Die Struktur der beteiligten Akteure erklärt teilweise diese Position. Die Teilnahme kommt hauptsächlich von Forschungsinstituten, einigen öffentlichen Agenturen und einer begrenzten Anzahl privater Unternehmen. Es fehlen große industrielle Akteure, die in der Lage sind, europäische Konsortien zu führen. Ein weiterer relevanter Indikator ist die Verteilung der Finanzierungen. Obwohl es noch keine vollständige öffentliche Aggregation für Rumänien gibt, zeigen die fragmentierten Daten Teilnahmen an kleinen und mittleren Projekten, die finanziellen Beiträge pro Akteur sind signifikant niedriger als in den westlichen Staaten. Parallel dazu greift Rumänien über andere europäische Instrumente, die für die Beschaffung von Ausrüstung bestimmt sind, auf viel größere Mittel zu. Dieser Unterschied deutet auf eine strategische Ausrichtung auf Import und Interoperabilität hin, eher als auf interne technologische Entwicklung.

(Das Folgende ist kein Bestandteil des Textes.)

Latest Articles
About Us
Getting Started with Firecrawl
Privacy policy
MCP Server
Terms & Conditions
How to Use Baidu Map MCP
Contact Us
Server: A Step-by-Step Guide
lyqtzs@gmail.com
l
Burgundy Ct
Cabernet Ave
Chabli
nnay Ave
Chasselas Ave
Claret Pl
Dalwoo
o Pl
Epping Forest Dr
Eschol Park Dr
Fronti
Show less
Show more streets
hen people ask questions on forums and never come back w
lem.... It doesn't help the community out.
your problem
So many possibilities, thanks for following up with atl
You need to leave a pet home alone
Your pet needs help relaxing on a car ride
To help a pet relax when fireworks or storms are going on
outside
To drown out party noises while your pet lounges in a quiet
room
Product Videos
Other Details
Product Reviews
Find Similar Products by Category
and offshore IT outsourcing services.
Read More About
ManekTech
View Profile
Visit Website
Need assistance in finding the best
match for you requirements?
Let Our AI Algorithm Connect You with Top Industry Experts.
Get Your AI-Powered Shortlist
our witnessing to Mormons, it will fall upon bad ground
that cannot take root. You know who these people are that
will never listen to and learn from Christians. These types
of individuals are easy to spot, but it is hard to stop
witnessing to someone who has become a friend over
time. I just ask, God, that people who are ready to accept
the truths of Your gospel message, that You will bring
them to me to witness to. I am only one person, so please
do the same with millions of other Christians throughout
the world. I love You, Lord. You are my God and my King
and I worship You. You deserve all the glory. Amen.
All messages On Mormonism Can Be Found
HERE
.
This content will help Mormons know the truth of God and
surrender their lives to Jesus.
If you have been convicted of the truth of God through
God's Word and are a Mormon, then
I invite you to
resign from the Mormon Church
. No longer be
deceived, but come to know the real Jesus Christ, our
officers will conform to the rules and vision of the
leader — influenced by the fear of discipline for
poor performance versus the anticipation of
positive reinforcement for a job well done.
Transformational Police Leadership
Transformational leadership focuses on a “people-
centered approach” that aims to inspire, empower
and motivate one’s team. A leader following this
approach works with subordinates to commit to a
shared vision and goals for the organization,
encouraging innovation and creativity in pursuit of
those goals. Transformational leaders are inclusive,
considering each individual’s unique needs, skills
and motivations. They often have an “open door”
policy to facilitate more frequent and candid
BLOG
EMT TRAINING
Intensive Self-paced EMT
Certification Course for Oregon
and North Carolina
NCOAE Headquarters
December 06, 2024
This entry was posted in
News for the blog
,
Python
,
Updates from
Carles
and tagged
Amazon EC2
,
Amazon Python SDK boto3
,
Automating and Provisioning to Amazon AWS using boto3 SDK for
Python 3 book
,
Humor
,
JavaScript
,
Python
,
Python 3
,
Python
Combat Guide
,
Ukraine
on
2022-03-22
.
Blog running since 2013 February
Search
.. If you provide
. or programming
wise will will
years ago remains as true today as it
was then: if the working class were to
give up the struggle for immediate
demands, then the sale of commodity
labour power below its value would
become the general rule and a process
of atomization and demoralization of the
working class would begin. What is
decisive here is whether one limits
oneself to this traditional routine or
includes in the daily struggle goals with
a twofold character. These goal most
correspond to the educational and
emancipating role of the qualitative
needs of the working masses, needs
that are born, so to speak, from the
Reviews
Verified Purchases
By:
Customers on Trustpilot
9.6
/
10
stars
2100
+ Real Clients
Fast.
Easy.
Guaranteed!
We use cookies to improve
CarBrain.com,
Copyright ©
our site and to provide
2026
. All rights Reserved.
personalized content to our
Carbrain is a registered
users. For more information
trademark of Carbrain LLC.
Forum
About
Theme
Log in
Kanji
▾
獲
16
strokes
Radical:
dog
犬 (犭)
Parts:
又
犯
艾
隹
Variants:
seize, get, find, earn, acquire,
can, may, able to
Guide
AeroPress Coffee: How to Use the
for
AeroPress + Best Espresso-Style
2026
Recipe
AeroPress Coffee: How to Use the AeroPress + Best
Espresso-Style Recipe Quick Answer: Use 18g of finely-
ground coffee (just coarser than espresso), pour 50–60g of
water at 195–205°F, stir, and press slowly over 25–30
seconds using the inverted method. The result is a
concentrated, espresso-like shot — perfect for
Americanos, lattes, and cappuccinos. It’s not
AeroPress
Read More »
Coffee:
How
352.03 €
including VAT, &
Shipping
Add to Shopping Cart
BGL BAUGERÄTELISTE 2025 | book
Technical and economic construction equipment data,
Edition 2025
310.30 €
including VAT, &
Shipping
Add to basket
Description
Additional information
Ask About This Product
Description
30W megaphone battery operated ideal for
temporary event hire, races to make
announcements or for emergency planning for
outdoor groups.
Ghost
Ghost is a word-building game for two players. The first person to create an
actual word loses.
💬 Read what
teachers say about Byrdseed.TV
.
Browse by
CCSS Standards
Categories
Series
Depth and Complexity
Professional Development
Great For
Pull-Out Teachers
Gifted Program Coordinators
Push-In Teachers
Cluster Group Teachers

Aus Sicht der Netzwerke ist Rumänien verbunden, aber nicht zentral. Es nimmt an Konsortien teil, definiert jedoch nicht die technologischen Richtungen, die Kooperationsbeziehungen sind noch begrenzt und bilden keine stabilen industriellen Cluster. Im Vergleich dazu haben Staaten wie Polen oder Spanien begonnen, ihre Rolle im EDF zu erhöhen, einschließlich durch die Koordination von Projekten, Rumänien hat diesen Schritt noch nicht gemacht.
Das allgemeine Profil ist klar. Rumänien ist im Europäischen Verteidigungsfonds präsent, hat die Fähigkeit zur Teilnahme, hat jedoch noch nicht die kritische Masse, um die europäische Verteidigungsagenda zu beeinflussen. Die nächste Richtung hängt von drei konkreten Faktoren ab, dies sind die Stärkung der nationalen Verteidigungsindustrie, die Schaffung stabiler Partnerschaften mit großen Akteuren der EU und die Erhöhung der Koordinationsfähigkeit von Projekten. Ohne diese Veränderungen wird die Teilnahme Rumäniens konstant, aber marginal bleiben.